As of late, there’s been an undeniable increase in the use of tablet PCs. I’ve heard people say that tablets will be the end of the desktop PC, they will take over the entire market and everything else will slowly fade away into history. Laptops were going to do the same thing a few years ago, but I’m typing this article on my desktop PC.
If you’d ask me to define today’s average tablet PC, I would respond with:
Tablets are bulky smartphones with large screens to play low-end games on.
This may be a slight exaggeration, but in a way it’s hard to deny.
Smartphones are great. This is true because they increase your overall productivity. They allow you to do everything your typical “dumb-phone” or even feature-phone could do. They allow you to text, make calls, keep a calendar and play Snake. These are easily four of the most important tasks a cellphone has to deal with.

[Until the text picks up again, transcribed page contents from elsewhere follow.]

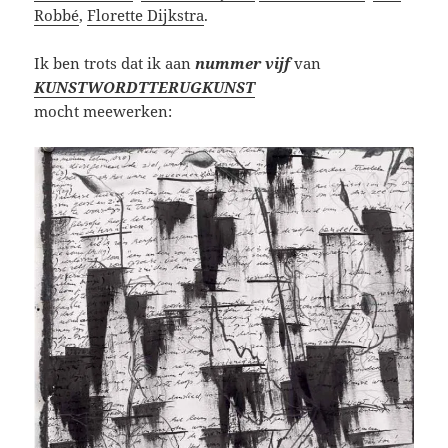
Robbé
,
Florette Dijkstra
.
Ik ben trots dat ik aan
nummer vijf
van
KUNSTWORDTTERUGKUNST
mocht meewerken: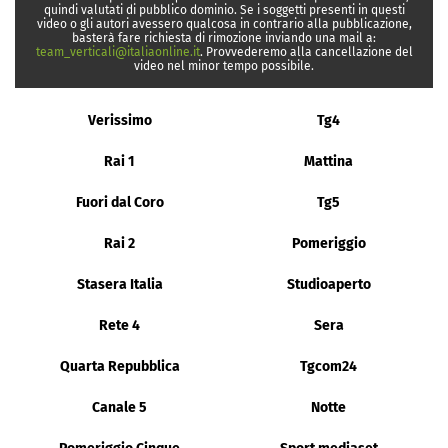
quindi valutati di pubblico dominio. Se i soggetti presenti in questi
video o gli autori avessero qualcosa in contrario alla pubblicazione,
basterà fare richiesta di rimozione inviando una mail a:
team_verticali@italiaonline.it
. Provvederemo alla cancellazione del
video nel minor tempo possibile.
Verissimo
Tg4
Rai 1
Mattina
Fuori dal Coro
Tg5
Rai 2
Pomeriggio
Stasera Italia
Studioaperto
Rete 4
Sera
Quarta Repubblica
Tgcom24
Canale 5
Notte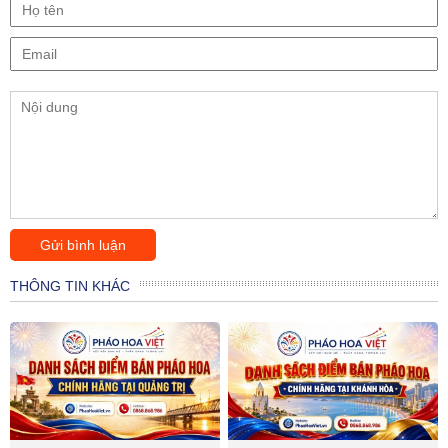
THÔNG TIN KHÁC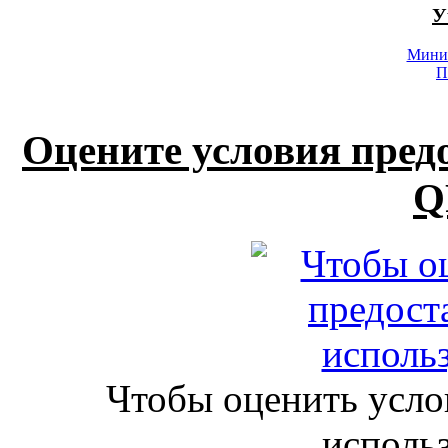
У
Минис
П
Оцените условия пред
Q
Чтобы оценить усло
исполь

This functionality was then expanded with e-mail, web-browsing, document editing and many more useful features (and some useless ones as well of course). So now you have a device that fits into your pocket and allows you to do, in a simplified fashion, what your desktop PC or laptop does.
Ten years ago I would have defined a tablet as a laptop without a screen. It’s logical to assume that a tablet PC would naturally evolve out of a laptop, by shedding it’s physical keyboard. But this was unfortunately not the case. After the smartphone was introduced, tablets evolved out of the smartphone. As a result, you now have a very large smartphone that doesn’t do the phone part, leaving you with a simplified experience of what a desktop PC or laptop does. So I conclude that a tablet is not a useful device if you’re looking for productivity. It is however great if your fingers are too large for that tiny catapult.
Now that we’ve established that tablets aren’t really that useful right now, the question that follows is: “How do we make these devices useful tools to increase productivity?” You need to be able to port the desktop PC/laptop experience to the tablet device. This is why I strongly believe that Windows 8 (not RT) will be a very successful OS. Microsoft made a bold move in making it more touch-oriented, but it has all of the features you’d expect from a Windows machine. By limiting that experience on Windows RT, they may have a hard time getting those devices of off the shelf, which is unfortunate, as ARM devices are very power efficient.